Should India focus on the de-dollarisation of trade?

  • Yes, India should focus on the de-dollarisation of trade, this can be done through:
  • Reducing Dependence on a Single Currency:De-dollarisation will reduce India’s dependence on the US dollar as a global reserve currency, which will help insulate the Indian economy from any potential negative impacts of global events. For instance, in recent years, India has faced difficulties due to the impact of global events like US sanctions on Iran and Russia, and the COVID-19 pandemic. De-dollarisation can help minimize the risks associated with these events.

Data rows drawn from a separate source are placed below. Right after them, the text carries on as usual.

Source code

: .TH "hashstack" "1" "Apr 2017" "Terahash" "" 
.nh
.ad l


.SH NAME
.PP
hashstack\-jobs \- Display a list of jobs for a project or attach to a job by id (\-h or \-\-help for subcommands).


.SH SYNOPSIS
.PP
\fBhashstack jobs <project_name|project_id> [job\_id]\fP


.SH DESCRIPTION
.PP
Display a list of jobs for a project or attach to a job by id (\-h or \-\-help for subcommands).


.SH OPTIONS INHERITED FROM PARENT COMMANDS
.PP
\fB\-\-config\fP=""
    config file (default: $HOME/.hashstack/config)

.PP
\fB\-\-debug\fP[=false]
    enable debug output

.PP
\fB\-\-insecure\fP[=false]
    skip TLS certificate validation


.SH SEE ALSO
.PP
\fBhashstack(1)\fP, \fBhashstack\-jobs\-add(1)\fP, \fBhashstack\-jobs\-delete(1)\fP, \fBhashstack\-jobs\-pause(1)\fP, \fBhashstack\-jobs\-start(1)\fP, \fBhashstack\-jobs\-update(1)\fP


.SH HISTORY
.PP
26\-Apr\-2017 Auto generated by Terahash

  • Promoting Regional Trade:De-dollarisation can promote regional trade and cooperation, particularly with BRICS nations, which will help India reduce its dependence on Western powers. For example, India has been exploring the idea of using the Indian rupee in bilateral trade with oil-exporting countries and has created a multi-agency task force to compile a list of countries where India could trade in rupees. This will promote regional trade and reduce dependence on the US dollar.
  • However, de-dollarisation comes with challenges, including the need for infrastructure to support new payment systems and potential currency volatility. India will need to carefully navigate these challenges to successfully implement a de-dollarisation strategy.